The ARIMA() function suggests an ARIMA(1,1,0) model with drift.

c.try some other plausible models by experimenting with the orders chosen;

fit_others <- us_gdp |>
  model(
    "ARIMA(2,1,2)" = ARIMA(box_cox(GDP, lambda_us) ~ 1 + pdq(2,1,2)),
    "ARIMA(0,1,0)" = ARIMA(box_cox(GDP, lambda_us) ~ 1 + pdq(0,1,0)),
    "ARIMA(1,1,0)" = ARIMA(box_cox(GDP, lambda_us) ~ 1 + pdq(1,1,0))       
      )

glance(fit_others) |>
  arrange(AICc) |>
  select(.model:BIC)

## # A tibble: 3 × 6
##   .model       sigma2 log_lik   AIC  AICc   BIC
##   <chr>         <dbl>   <dbl> <dbl> <dbl> <dbl>
## 1 ARIMA(1,1,0)  5479.   -325.  657.  657.  663.
## 2 ARIMA(2,1,2)  5734.   -325.  662.  664.  674.
## 3 ARIMA(0,1,0)  6774.   -332.  668.  668.  672.
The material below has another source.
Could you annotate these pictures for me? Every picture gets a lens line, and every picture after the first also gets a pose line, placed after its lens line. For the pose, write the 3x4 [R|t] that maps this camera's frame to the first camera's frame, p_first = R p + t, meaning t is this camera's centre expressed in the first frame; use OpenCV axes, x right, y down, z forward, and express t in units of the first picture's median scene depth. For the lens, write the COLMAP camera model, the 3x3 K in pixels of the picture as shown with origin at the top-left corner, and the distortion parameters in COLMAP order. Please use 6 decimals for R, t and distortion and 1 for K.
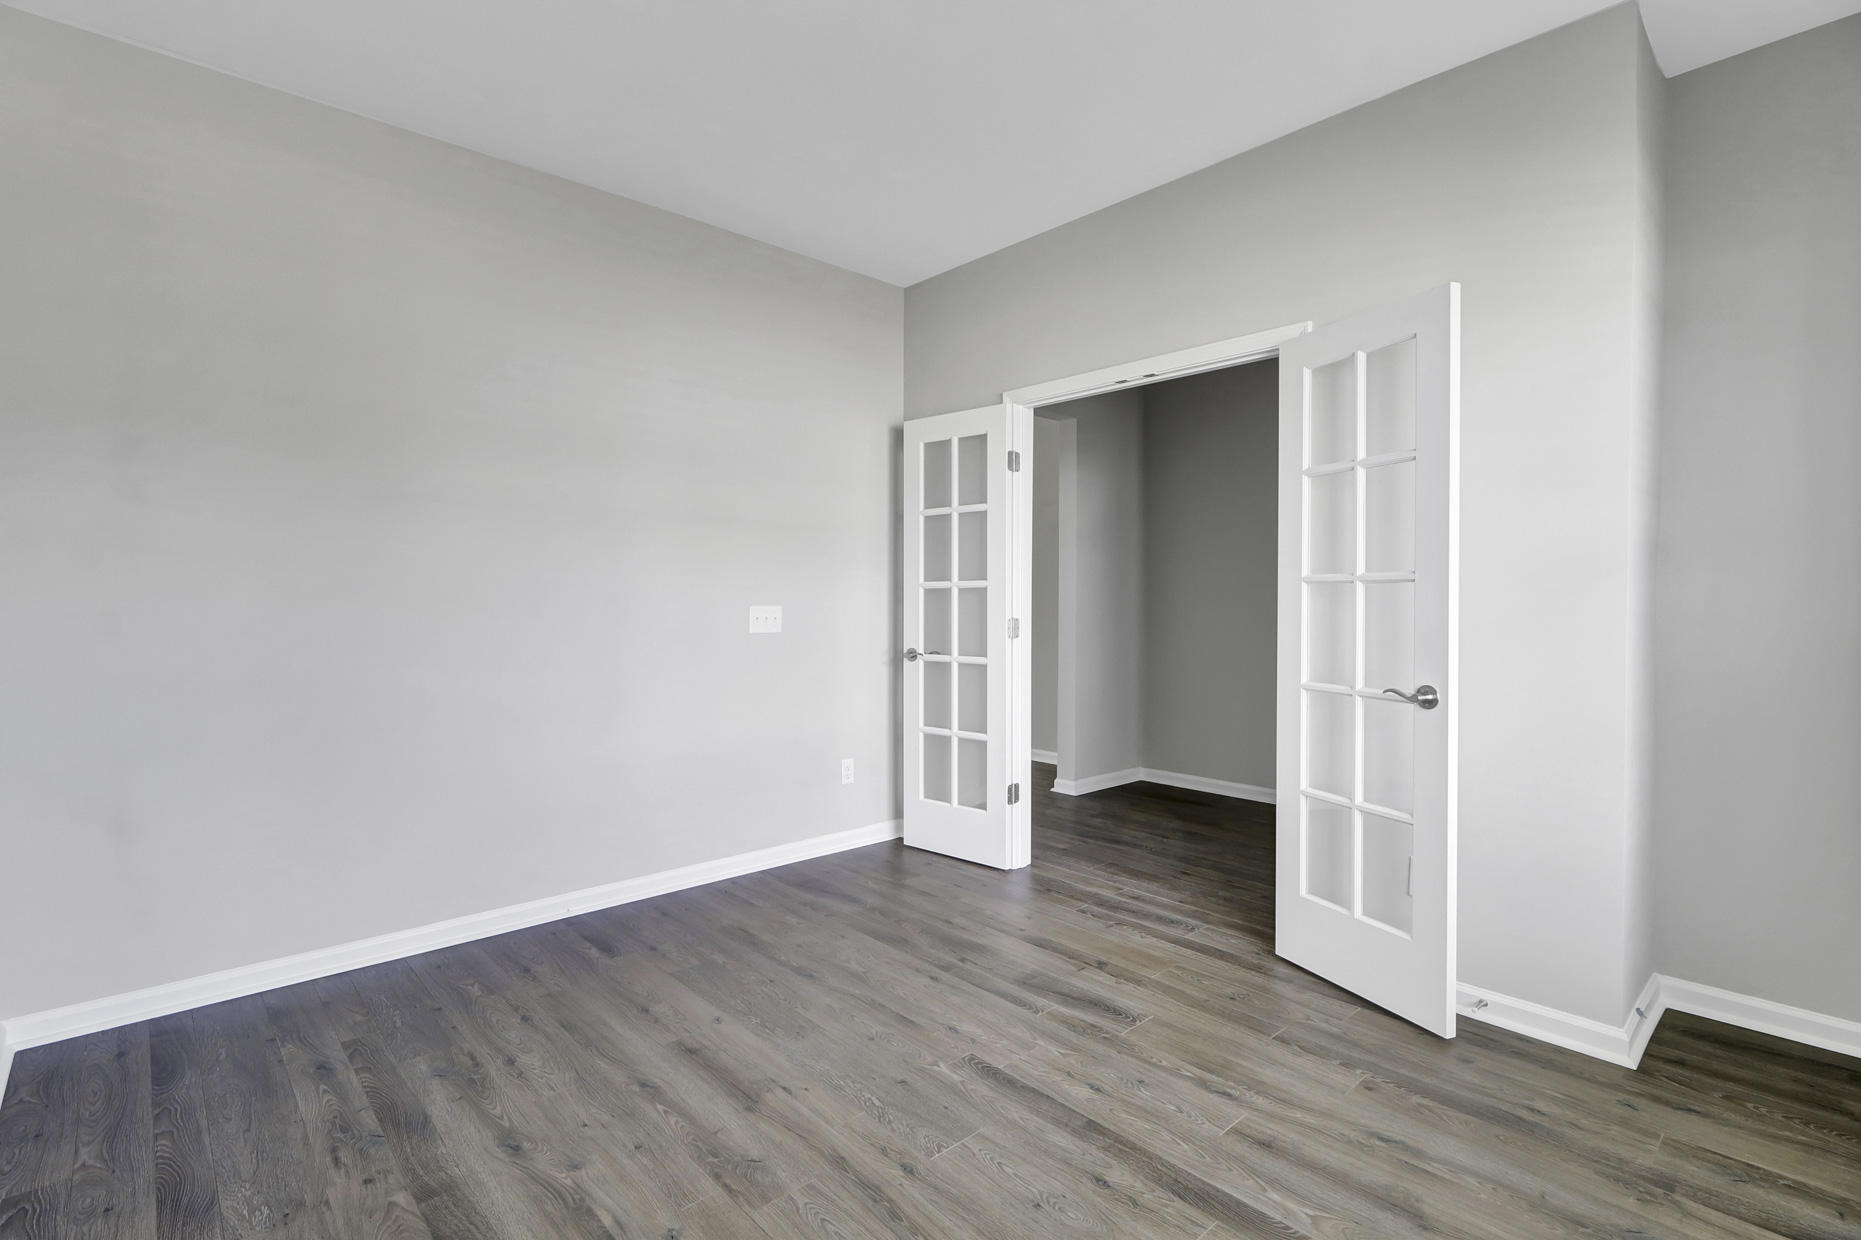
lens RADIAL K [[860.7, 0, 934.4], [0, 860.7, 616.8], [0, 0, 1]] dist [0.005297, 0.000028]
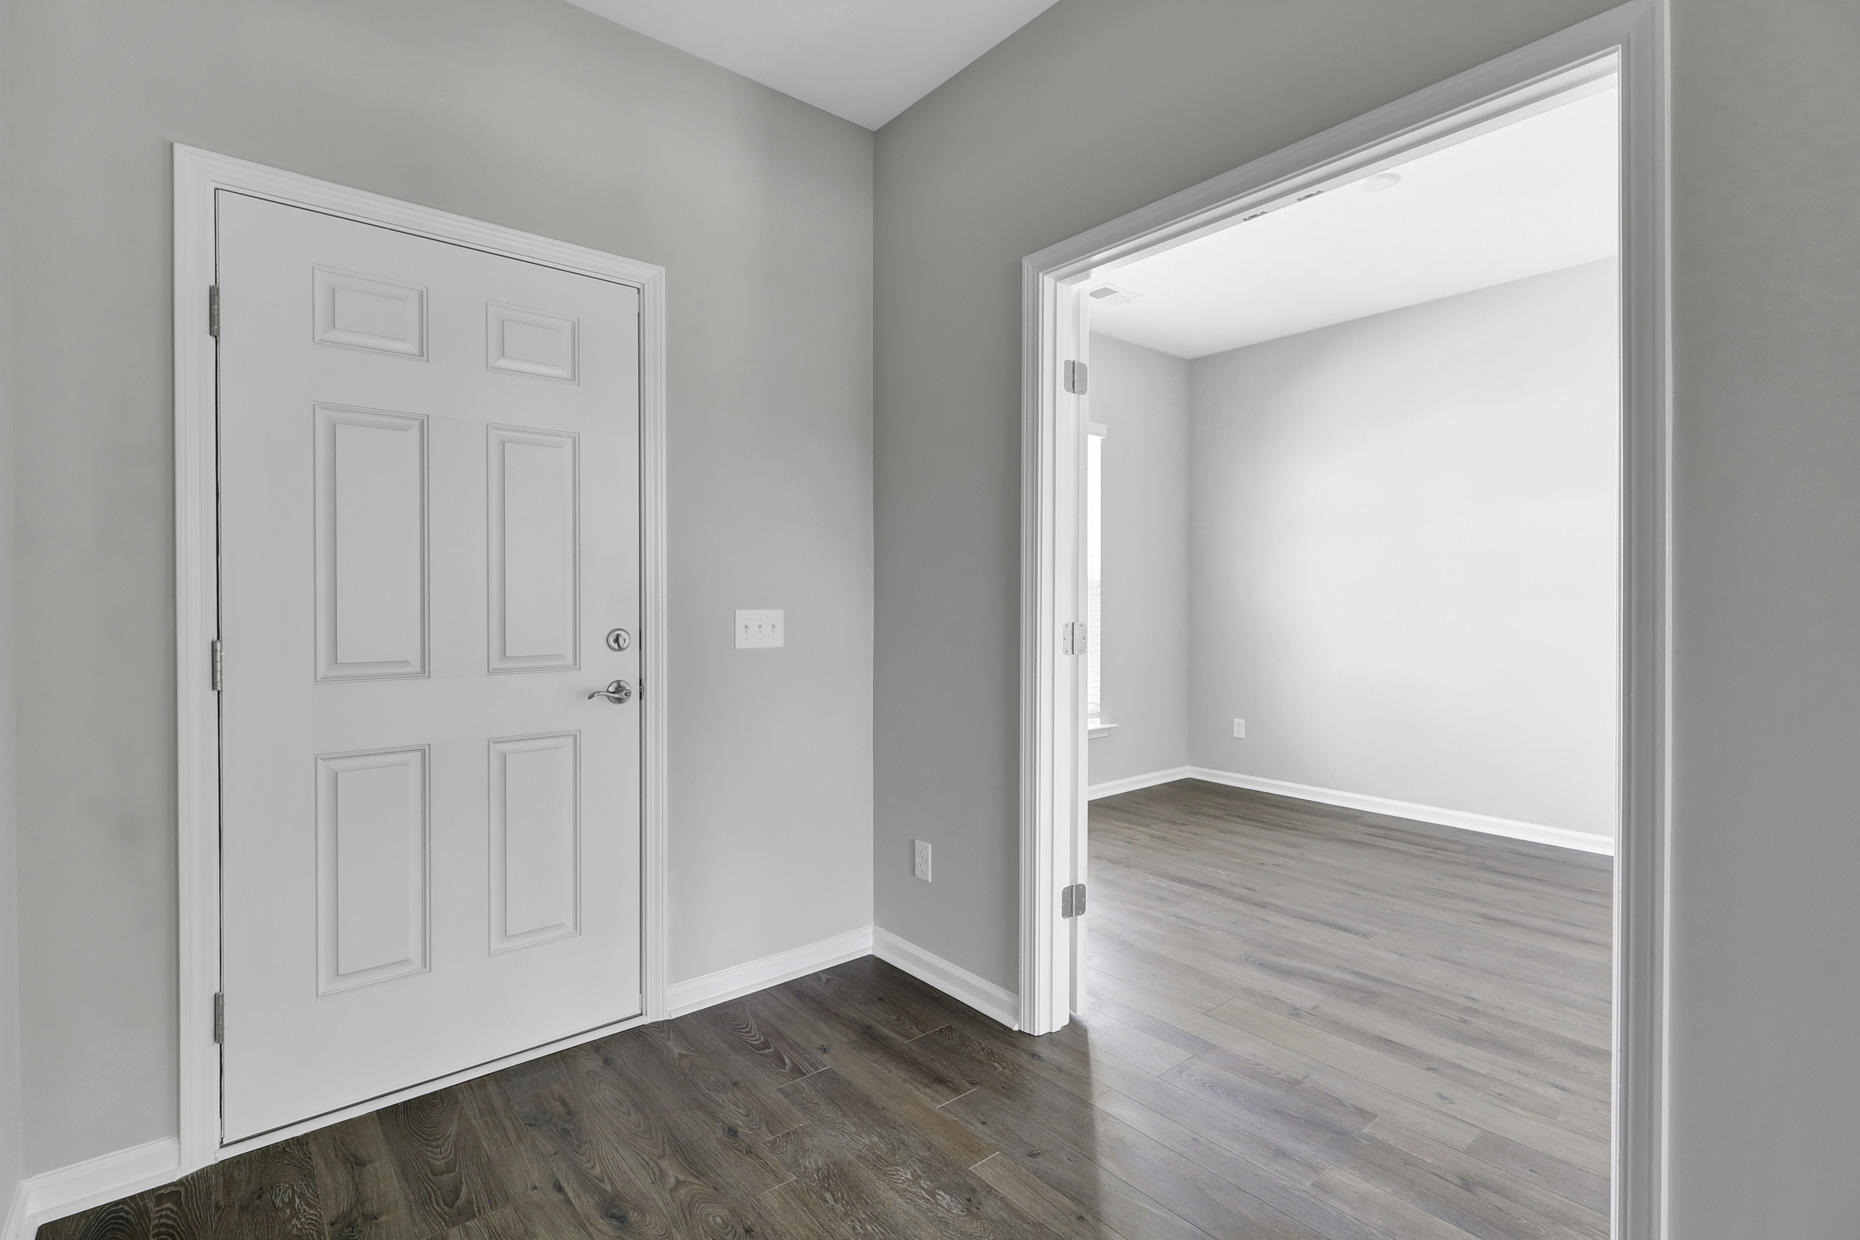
lens RADIAL K [[860.3, 0, 923.8], [0, 860.3, 604.9], [0, 0, 1]] dist [0.005297, 0.000028]
pose [[-0.998260, 0.005114, 0.058743, 0.610455], [0.006343, 0.999764, 0.020754, -0.038839], [-0.058623, 0.021091, -0.998057, 2.228883]]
From above we can see that the model with the lowest AIC is the ARIMA(1,1,0) with drift, as it was previously suggested by the ARIMA() function.

d.choose what you think is the best model and check the residual diagnostics;

fit_us |>
  gg_tsresiduals()

# Ljung-Box Test for residual autocorrelation
augment(fit_us) |>
  features(.innov, ljung_box, lag = 10)

## # A tibble: 1 × 4
##   Country       .model                         lb_stat lb_pvalue
##   <fct>         <chr>                            <dbl>     <dbl>
## 1 United States ARIMA(box_cox(GDP, lambda_us))    3.81     0.955

The residuals show no significant autocorrelation (p = 0.955), indicating they resemble random noise. This suggests the ARIMA(1,1,0) model is a good fit for the data.

e.produce forecasts of your fitted model. Do the forecasts look reasonable?

fit_us |>
  forecast(h=10) |>
  autoplot(us_gdp) +
  labs(title = "ARIMA(1,1,0) forecast", y = "GDP" )

Yes, The forecasts look reasonable as they are following the trend contained within the data.

f.compare the results with what you would obtain using ETS() (with no transformation).

fit_ets <- us_gdp |>
  model(ETS(GDP))

fit_ets %>%
  forecast(h=10) |>
  autoplot(us_gdp) +
  labs(title = "ETS Forecast", y = "GDP" )

The ARIMA(1,1,0) and ETS models both follow the upward trend of GDP. However, the ETS model shows wider prediction intervals, indicating greater uncertainty in its future forecasts. This suggests that the ARIMA model may provide more stable and confident predictions for this dataset.